By the time I was in my early 20s, I was out of college and working in the corporate world. There was a feeling that I thought I would have had by this point, but it wasn’t there, and I didn’t know what else I needed to do to achieve it. I also noticed a pattern I had in romantic relationships around the same time: I had a tendency to contort myself to be whatever I thought my boyfriend at the time wanted me to be. Each relationship was some variation of: “Oh, you like sweet potatoes for breakfast? Then, I like sweet potatoes for breakfast, too.” Because of this, I always struggled to maintain my own interests in my own life whenever I got into a relationship. It was exhausting. I was bored.
Being a chameleon was great for certain types of social situations, and oftentimes it was a useful skill to have at work, because I could talk to almost anyone and feel comfortable. But when it came to romantic relationships, I consistently felt like I couldn’t fully express my thoughts and feelings. My relationships seemed affectionate and happy on the surface, but inevitably there’d be a blowup argument where I’d unleash all of my upset feelings onto a boyfriend at once. It was frustrating, but my parents had modeled that for me growing up, so what other way was there? I didn’t know.
One day, during San Francisco’s SantaCon, I was walking down the street wearing a Santa suit when I noticed some wall art that said, “Wellness meets Orgasm.” It was a sign for Orgasmic Meditation, and, my curiosity piqued, over the next six months, I read every article and story I could get my hands on about Orgasmic Meditation. Eventually I got up the courage to go back to the center and learn the practice.
Once I started to practice regularly, I was able to feel more of my body, though it was subtle at first. It began as a still, small voice within me during an OM that noticed I wanted an adjustment. Once I noticed that desire and expressed it enough times, my ability to hear my desire clearly and express it got stronger and stronger. Through asking for adjustments, I also became aware of my discomfort as a woman around having a desire, asking for it, and then having another desire on its heels—and asking for that, too. Asking for three adjustments in a row during an OM felt like a big deal, and it was.
I knew that in an OM, I could trust what my body was telling me, so I learned to trust what my body was telling me in my daily life, too. I’m not a ‘brain on a stick’ anymore. Now when I go to eat a meal, I decide what to eat based on what I want to eat. I ask myself, “What is my body asking for?” I can hear my body’s answer to that question clear as day. In fact, all of my body signals are louder now because of OM.

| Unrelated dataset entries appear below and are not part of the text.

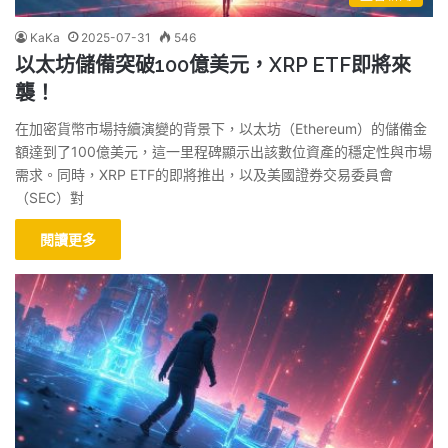
KaKa
2025-07-31
546
以太坊儲備突破100億美元，XRP ETF即將來
襲！
在加密貨幣市場持續演變的背景下，以太坊（Ethereum）的儲備金
額達到了100億美元，這一里程碑顯示出該數位資產的穩定性與市場
需求。同時，XRP ETF的即將推出，以及美國證券交易委員會
（SEC）對
閱讀更多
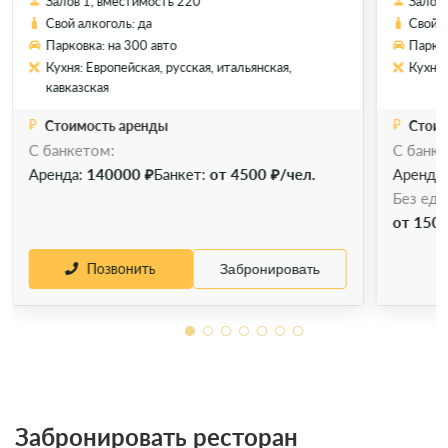
Залов 1, вместимость 220
Залов 
Свой алкоголь: да
Свой а
Парковка: на 300 авто
Парков
Кухня: Европейская, русская, итальянская,
Кухня:
кавказская
Стоимость аренды
Стоим
C банкетом:
С банке
Аренда:
140000 ₽
Банкет:
от 4500 ₽/чел.
Аренда
Без еды
от 1500
Позвонить
Забронировать
Забронировать ресторан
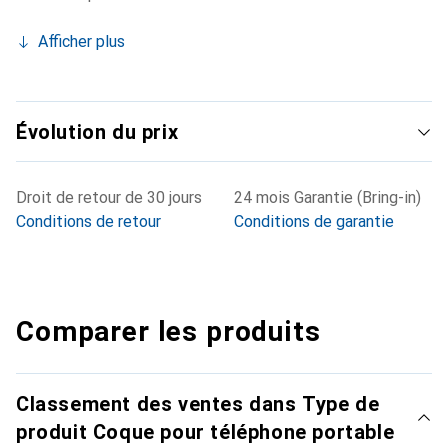
Afficher plus
Évolution du prix
Droit de retour de 30 jours
24 mois Garantie (Bring-in)
Conditions de retour
Conditions de garantie
Comparer les produits
Classement des ventes dans Type de
produit Coque pour téléphone portable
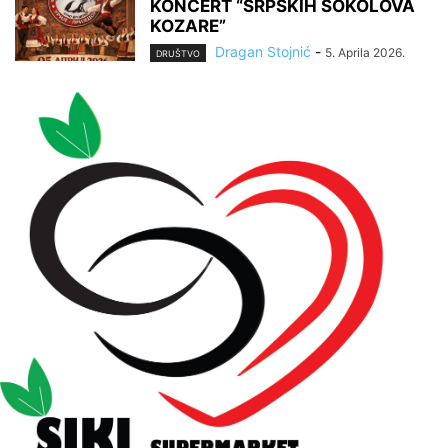
KONCERT “SRPSKIH SOKOLOVA
KOZARE”
Dragan Stojnić
-
5. Aprila 2026.
DRUŠTVO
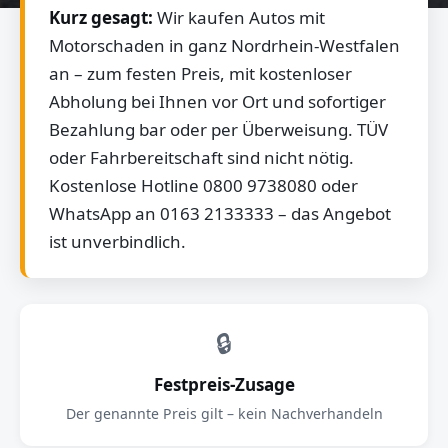
Kurz gesagt:
Wir kaufen Autos mit
Motorschaden in ganz Nordrhein-Westfalen
an – zum festen Preis, mit kostenloser
Abholung bei Ihnen vor Ort und sofortiger
Bezahlung bar oder per Überweisung. TÜV
oder Fahrbereitschaft sind nicht nötig.
Kostenlose Hotline 0800 9738080 oder
WhatsApp an 0163 2133333 – das Angebot
ist unverbindlich.
🔒
Festpreis-Zusage
Der genannte Preis gilt – kein Nachverhandeln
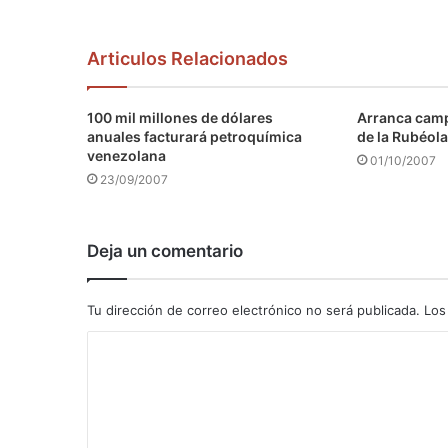
Articulos Relacionados
100 mil millones de dólares
Arranca camp
anuales facturará petroquímica
de la Rubéola
venezolana
01/10/2007
23/09/2007
Deja un comentario
Tu dirección de correo electrónico no será publicada.
Los
C
o
m
e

Because I was so controlling (both of others and of myself) when I first found this practice, I wanted to be able to OM alone. I didn’t want to have to rely on anyone else. But that’s not how the practice is designed. OM is something that you do in connection. It’s a way to let people in. It’s a practice of letting go, and that was the hardest part for me.
So, while I felt empowered by learning how to notice and offer adjustments in the early years of my practice, now I am learning to surrender to what already is, and enjoy it, whatever the stroke may be. I’m seeing that life can be quite enjoyable when I stop trying to make things the way I think they should be and just appreciate them the way they are.